## Begin Supplied material

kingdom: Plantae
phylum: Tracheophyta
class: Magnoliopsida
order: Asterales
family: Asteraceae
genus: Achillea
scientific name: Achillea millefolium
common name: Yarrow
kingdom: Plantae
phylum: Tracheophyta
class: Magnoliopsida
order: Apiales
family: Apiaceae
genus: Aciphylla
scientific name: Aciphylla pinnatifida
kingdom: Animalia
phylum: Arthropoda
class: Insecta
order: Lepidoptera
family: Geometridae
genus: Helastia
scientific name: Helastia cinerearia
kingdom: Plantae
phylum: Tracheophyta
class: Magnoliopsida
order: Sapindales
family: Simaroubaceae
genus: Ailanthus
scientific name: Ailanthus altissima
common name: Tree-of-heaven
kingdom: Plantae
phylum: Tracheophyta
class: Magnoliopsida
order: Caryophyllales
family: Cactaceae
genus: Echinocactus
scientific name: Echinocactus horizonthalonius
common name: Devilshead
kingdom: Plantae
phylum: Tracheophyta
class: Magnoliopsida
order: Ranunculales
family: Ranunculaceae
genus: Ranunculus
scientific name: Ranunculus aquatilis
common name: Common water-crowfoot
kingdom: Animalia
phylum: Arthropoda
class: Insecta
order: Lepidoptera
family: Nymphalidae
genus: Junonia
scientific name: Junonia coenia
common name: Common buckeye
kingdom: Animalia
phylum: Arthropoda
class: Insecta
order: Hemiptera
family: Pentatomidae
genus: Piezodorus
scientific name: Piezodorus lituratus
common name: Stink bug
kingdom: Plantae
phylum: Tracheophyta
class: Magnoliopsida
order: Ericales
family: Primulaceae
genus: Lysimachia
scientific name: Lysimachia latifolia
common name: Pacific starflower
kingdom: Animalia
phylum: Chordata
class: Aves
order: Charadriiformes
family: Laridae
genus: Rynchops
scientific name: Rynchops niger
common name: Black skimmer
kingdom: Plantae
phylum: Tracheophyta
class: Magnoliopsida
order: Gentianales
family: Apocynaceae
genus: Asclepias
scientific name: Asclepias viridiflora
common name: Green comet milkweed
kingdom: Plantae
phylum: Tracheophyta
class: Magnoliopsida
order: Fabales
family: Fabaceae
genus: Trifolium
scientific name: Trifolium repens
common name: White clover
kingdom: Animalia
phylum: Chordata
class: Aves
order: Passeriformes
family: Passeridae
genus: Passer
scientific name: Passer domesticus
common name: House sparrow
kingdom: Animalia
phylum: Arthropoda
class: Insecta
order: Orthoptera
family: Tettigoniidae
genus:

## End Supplied material

Count the lines in the records that contain the string "common", matching case exactly. Reply with the number alone.

◆ Reply
11